> [YOUR GOAL]: Filter out every line below that lacks "Maentwrog", and copy the rest.

> [SUPPLIED DATA]:
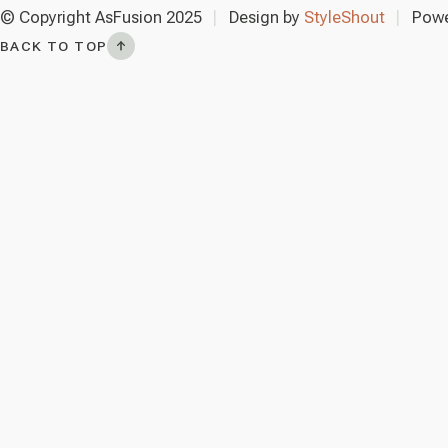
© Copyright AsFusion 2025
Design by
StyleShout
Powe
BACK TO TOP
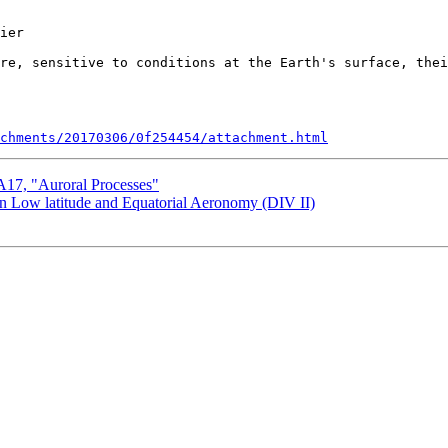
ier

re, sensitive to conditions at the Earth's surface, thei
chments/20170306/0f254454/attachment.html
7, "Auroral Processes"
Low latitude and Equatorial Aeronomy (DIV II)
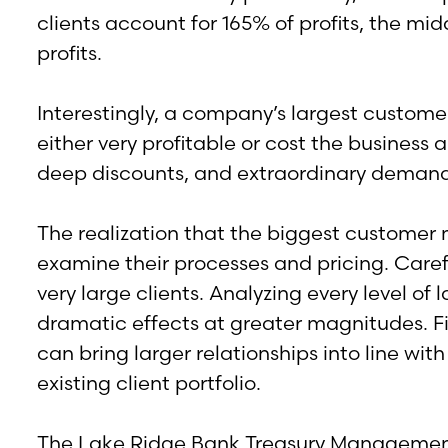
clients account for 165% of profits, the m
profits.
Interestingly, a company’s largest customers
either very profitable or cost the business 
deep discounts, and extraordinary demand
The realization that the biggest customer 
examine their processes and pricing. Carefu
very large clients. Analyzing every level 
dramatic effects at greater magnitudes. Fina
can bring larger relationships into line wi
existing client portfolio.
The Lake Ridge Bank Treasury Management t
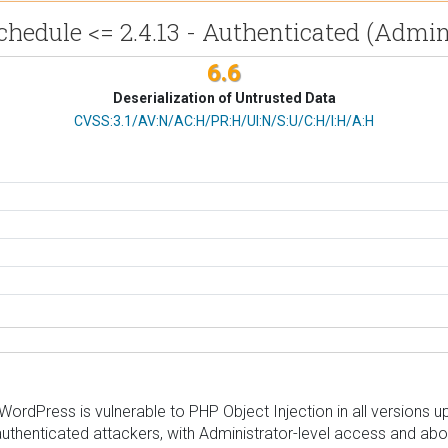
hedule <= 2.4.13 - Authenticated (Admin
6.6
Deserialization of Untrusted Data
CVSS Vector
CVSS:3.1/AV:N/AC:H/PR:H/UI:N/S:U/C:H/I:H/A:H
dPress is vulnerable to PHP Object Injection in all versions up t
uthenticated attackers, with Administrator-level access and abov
...
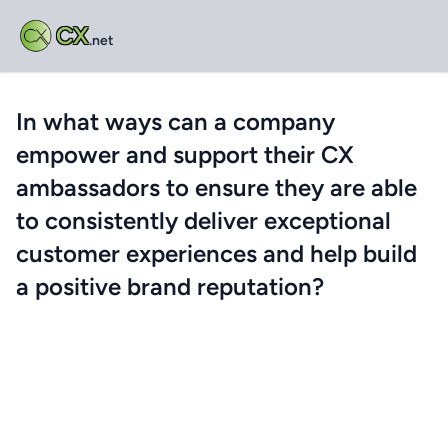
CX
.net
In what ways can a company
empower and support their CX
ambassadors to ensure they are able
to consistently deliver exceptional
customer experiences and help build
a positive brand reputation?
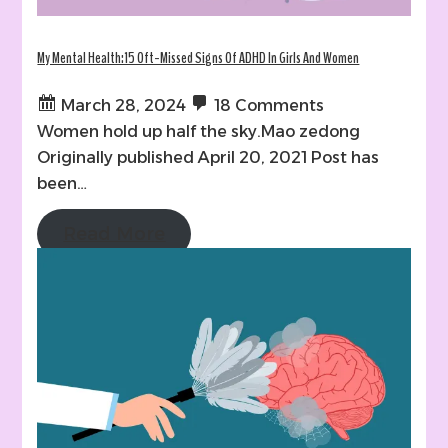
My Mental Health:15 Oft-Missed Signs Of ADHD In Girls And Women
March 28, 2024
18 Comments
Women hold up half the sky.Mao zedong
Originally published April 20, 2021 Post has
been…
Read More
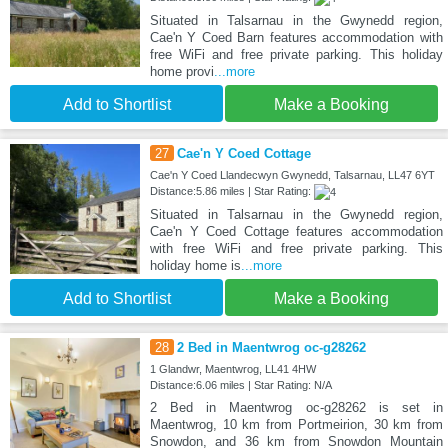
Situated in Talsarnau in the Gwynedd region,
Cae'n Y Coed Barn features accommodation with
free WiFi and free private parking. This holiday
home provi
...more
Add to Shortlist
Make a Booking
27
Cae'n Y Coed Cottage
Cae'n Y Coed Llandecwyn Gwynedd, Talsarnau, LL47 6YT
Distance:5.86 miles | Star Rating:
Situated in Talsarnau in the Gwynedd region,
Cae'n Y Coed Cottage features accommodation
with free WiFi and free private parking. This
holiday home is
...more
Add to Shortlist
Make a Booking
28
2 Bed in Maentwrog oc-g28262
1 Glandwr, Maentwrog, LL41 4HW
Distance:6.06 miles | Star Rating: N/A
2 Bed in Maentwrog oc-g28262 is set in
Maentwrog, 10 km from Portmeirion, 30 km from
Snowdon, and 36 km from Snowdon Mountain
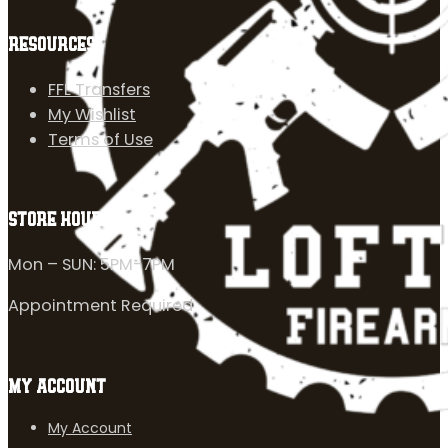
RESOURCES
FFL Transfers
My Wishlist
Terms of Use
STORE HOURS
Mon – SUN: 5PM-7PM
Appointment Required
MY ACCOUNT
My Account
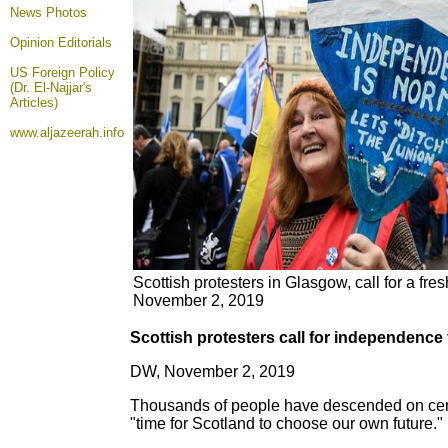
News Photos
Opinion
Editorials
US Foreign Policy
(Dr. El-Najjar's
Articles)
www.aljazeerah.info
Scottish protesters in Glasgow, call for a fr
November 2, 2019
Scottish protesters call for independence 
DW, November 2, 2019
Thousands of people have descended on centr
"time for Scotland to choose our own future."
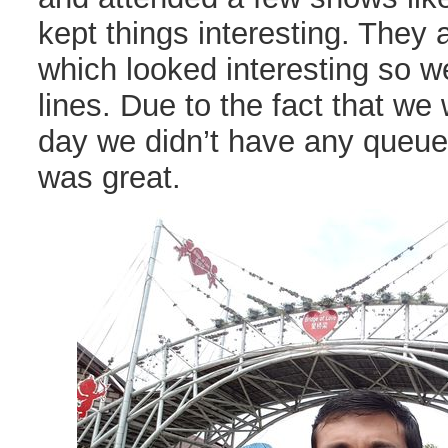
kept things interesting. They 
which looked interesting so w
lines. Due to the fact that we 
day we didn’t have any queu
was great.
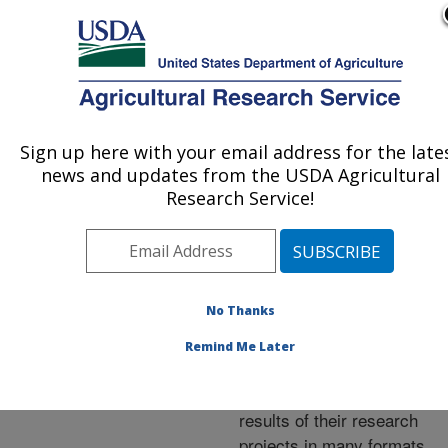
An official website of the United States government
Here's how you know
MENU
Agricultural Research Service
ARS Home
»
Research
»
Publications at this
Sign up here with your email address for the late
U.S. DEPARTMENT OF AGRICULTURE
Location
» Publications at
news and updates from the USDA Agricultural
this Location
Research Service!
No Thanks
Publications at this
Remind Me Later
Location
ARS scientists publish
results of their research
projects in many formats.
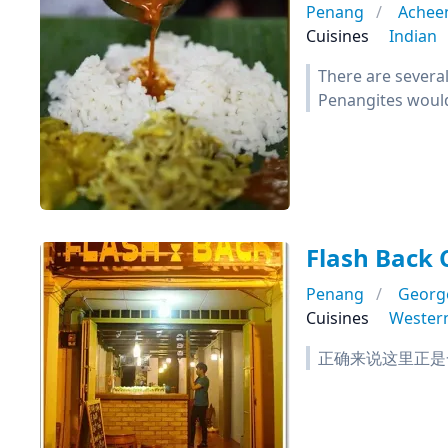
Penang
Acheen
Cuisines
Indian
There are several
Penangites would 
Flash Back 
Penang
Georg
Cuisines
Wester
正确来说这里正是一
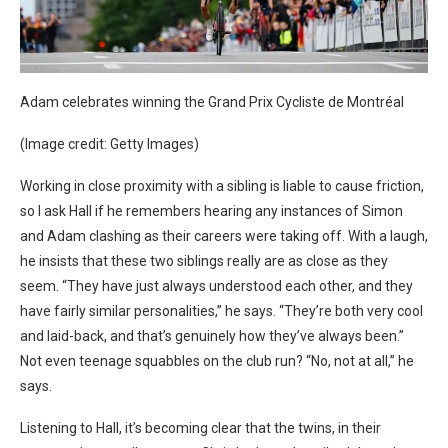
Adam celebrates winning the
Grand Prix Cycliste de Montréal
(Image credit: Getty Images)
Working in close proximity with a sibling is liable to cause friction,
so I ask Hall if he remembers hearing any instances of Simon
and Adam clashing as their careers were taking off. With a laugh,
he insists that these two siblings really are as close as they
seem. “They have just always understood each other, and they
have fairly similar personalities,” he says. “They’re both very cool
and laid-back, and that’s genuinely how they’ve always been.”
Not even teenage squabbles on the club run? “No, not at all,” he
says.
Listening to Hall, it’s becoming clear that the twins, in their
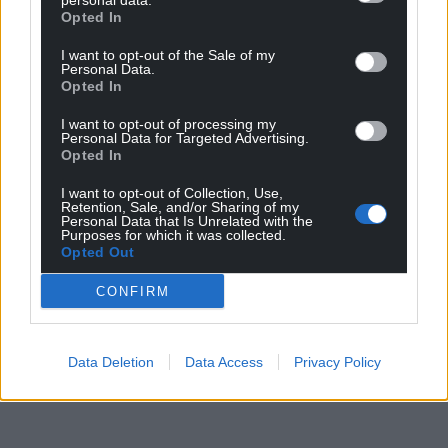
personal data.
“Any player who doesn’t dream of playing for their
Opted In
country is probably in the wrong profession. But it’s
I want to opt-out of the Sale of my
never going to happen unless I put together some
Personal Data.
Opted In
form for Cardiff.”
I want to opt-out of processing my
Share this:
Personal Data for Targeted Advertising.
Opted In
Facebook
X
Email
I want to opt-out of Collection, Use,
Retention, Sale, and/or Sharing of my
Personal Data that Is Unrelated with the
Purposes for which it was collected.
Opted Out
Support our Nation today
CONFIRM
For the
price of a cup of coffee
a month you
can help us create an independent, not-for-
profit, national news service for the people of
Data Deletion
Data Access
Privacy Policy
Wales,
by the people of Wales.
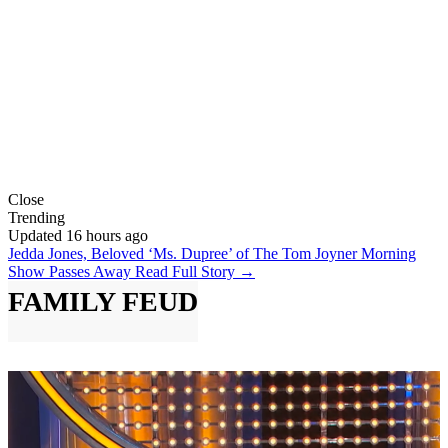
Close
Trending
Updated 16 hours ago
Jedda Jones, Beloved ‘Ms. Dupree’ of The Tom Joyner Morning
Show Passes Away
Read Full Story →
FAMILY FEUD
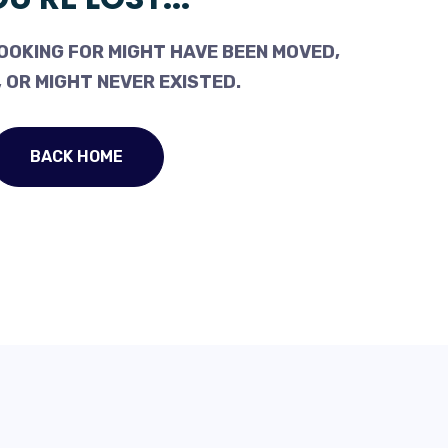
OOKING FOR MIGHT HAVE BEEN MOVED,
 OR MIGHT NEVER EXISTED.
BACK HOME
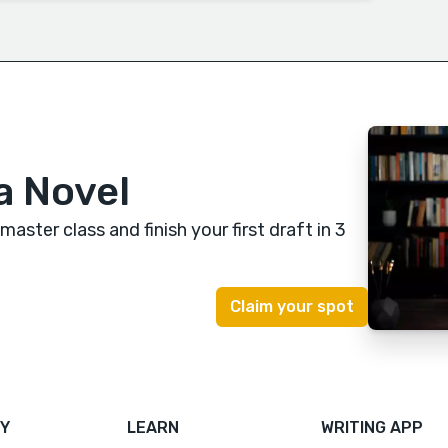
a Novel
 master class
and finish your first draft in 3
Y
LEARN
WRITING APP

> [SOLUTION]:
2 Bed in Maentwrog oc-g28262
1 Glandwr, Maentwrog, LL41 4HW
2 Bed in Maentwrog oc-g28262 is set in
Maentwrog, 10 km from Portmeirion, 30 km from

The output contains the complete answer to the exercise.